For the first time in a month I’ve felt okay.  Not okay with what happened, not okay with the way things are looking, not okay with myself.  Just the feeling for the sake of itself, because, truth be told, it’s been far too long.

About a month ago, when I was reading a lot of books on Zen, I remember considering the difference between the relatively tranquil, almost emotionally sterile world of the Zen adept compared to the roller-coaster, up-and-down horror flick the normal anxious person goes through every day, not realizing they could simply get up and walk out of the theater if they wanted it badly enough.

Well, I want it badly enough.  I feel like I’ve seen this movie a hundred times before, and now I’m tripping over soda cans and popcorn containers to get out in time before they play the part I don’t want to see.  Just as I shove the door open, and step into the blinding light of day, the musical score kicks up again, reminds me of what I’ve lost.

But the antidote to raging emotions offered by certain Zen teachers—cold detachment—didn’t really seem all that appealing either.  Sure, it’s comfortable after you get used to it, maybe even easy.  It takes the degree of the burn down a notch.   But fun?   That’s a different story.  So I thought there must be some middle ground.  Maybe you don’t have to choose between having no control over your emotions or becoming a human statue.  Maybe it’s possible to sit back as an observer and experience every emotion for what it is, all the while understanding that you simply don’t have to be sad forever and you simply won’t be happy forever.  So when you’re crushed, realize that it’s going to pass, and it’s a band-aid on the wound.

Simply, simply, simply.  I’m realizing now that philosophy is simply untrue—maybe not untrue, per se, but impractical, almost impossible.  This last month has been one long orgy of indulging in memories, what-ifs, conversations I never had, things I might have said, could have said, never did say.  I stayed up too late and thought too much, with old ghosts chasing me around like I was some old Pac-Man on a fuzzy old arcade screen, except I’d run out of dots to eat, and there wasn’t a chubby eight-year-old shoving quarters into the machine to play again.  This was it.  Game over.

I’ve found that experiencing sadness and happiness is being those things—there’s no other way around it.  If I could say that what I’m going through now is just sadness but maintained that I could step out of it anytime I wanted, then firstly, I wouldn’t be here, and secondly, it wouldn’t be real sadness.  When you’re crushed it feels like the world is sitting on your chest and won’t get up.  There’s no thinking, “Oh, this is only temporary, and because I realize that, my pain is lessened”—not when it actually happens to you.  My emotions aren’t a TV I can turn on and off when I’m bored after school.  My emotions are the TV and so am I.  If I dropped a hundred-pound weight on your foot, it wouldn’t hurt any less because if I said I would take it off in ten seconds instead of twenty.

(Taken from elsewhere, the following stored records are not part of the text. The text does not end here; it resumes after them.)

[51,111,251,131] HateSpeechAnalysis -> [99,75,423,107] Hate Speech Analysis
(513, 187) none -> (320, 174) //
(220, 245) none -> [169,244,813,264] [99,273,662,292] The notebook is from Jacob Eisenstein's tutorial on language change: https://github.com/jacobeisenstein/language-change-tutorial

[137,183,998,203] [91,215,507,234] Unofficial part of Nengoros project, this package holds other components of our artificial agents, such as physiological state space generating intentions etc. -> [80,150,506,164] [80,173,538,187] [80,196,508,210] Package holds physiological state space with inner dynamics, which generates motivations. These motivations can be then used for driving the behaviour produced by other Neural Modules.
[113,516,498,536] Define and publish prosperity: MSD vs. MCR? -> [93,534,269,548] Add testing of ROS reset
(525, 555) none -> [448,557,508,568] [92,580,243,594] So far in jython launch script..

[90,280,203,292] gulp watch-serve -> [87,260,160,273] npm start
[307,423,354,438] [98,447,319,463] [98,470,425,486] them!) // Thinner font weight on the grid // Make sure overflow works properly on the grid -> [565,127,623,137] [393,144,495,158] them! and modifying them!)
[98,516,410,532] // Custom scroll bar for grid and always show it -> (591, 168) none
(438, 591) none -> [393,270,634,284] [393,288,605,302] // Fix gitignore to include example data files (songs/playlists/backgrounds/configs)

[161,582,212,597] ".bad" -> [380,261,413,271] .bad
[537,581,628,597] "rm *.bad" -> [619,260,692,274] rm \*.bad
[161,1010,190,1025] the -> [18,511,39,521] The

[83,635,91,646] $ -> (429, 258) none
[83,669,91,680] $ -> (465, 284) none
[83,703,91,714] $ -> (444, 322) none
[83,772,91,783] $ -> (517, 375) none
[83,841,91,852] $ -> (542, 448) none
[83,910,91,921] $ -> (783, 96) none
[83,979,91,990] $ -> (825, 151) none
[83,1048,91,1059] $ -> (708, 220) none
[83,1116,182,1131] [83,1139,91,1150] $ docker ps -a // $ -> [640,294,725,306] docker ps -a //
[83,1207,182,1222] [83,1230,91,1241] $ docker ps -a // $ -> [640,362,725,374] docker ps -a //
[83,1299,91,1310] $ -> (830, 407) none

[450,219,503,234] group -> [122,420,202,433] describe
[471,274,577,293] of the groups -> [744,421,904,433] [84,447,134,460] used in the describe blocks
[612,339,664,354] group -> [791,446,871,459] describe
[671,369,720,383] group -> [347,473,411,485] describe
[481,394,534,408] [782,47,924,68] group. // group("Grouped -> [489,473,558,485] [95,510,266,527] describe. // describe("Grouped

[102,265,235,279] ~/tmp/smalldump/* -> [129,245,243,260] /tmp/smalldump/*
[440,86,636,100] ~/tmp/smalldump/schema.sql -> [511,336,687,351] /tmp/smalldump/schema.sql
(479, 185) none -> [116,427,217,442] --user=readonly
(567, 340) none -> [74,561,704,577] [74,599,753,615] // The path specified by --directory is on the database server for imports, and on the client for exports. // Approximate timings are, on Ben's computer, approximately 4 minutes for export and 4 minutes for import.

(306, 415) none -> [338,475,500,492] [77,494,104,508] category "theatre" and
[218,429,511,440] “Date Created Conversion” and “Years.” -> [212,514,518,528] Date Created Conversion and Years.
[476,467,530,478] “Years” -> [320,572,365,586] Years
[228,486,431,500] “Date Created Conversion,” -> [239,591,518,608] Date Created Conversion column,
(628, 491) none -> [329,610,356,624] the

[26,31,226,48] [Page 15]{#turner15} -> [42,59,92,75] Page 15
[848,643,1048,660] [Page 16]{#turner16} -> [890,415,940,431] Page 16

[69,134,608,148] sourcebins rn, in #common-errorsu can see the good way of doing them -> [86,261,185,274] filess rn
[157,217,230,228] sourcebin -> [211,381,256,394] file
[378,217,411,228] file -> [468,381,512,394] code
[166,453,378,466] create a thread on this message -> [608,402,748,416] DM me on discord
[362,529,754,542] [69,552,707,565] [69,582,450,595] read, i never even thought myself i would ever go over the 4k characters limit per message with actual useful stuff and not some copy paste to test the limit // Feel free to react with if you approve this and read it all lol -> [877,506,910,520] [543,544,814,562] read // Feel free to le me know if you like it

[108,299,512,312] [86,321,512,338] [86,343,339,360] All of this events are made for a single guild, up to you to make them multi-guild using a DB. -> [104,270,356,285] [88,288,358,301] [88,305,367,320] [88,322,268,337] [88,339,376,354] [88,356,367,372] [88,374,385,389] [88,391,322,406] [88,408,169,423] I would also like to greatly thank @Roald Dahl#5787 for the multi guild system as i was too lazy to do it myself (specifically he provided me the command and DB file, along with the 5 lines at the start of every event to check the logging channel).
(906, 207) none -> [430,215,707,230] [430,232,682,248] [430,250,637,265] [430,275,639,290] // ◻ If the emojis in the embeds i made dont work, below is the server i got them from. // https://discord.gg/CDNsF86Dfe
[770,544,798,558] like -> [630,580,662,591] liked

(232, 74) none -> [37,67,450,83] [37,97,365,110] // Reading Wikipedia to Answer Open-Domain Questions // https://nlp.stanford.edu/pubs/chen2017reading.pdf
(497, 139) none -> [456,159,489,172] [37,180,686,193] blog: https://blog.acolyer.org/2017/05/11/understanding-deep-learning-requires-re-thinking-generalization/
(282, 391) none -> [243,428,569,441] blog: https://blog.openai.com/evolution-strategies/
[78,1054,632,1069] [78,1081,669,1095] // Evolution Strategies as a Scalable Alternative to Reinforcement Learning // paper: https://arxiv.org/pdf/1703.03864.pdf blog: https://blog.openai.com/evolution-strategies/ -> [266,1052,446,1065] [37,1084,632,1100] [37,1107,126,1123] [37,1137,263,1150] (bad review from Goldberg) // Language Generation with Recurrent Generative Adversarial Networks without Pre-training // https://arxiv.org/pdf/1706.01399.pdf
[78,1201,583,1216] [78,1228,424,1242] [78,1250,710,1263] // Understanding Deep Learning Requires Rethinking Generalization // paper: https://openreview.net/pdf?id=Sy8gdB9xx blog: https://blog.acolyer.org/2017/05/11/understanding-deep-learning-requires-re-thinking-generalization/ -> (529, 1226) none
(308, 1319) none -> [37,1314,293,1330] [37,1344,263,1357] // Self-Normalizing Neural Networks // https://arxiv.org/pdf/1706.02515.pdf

The thing is, I told people to do this.  I told them to be sad, to be happy, to be frustrated, but to realize it was part of an artificial spectrum, a play of sorts.  I should’ve told them to take it head-on and destroy it all.  But it was so easy to convince them to take the middle way—so clear when I was looking in from outside.  The light was at my back and every choice, every possible outcome, they could make laid out before me in an all-too-obvious master plan.  But when it was my turn to stare at the sun and pick up the pace on a road I hadn’t even had the chance to look down yet, it was a whole different story.  I couldn’t see anything; direction made about as much sense as a spinning compass.

Sometimes I miss her.  I miss every inside joke, every laugh, every late-night conversation, everything we planned we would do but never did.  The sensation that everything is ruined is a scary, crippling, false feeling.  It wraps itself around you and keeps you in bed all day.  It ties your hands behind your back, blindfolds you, and spins you around.

And sometimes, I have enough self-respect to not miss her at all.

But now that the burning sense of absence has started to quell, I’ve decided that enough is enough.  I want to feel passionately about it.  But I can’t anymore, and I definitely shouldn’t.  It’s a trade-off of sorts.  I’m left weighing one hand against the other, a makeshift scale, wondering whether or not it was all worth it.  Now, then.  Before, after.  Heartache, lesson.  I’ve stopped trying to recapture the fleeting feeling that is everything I was chasing after, everything that made life feel perfect.  And the feeling’s stopped trying to recapture me.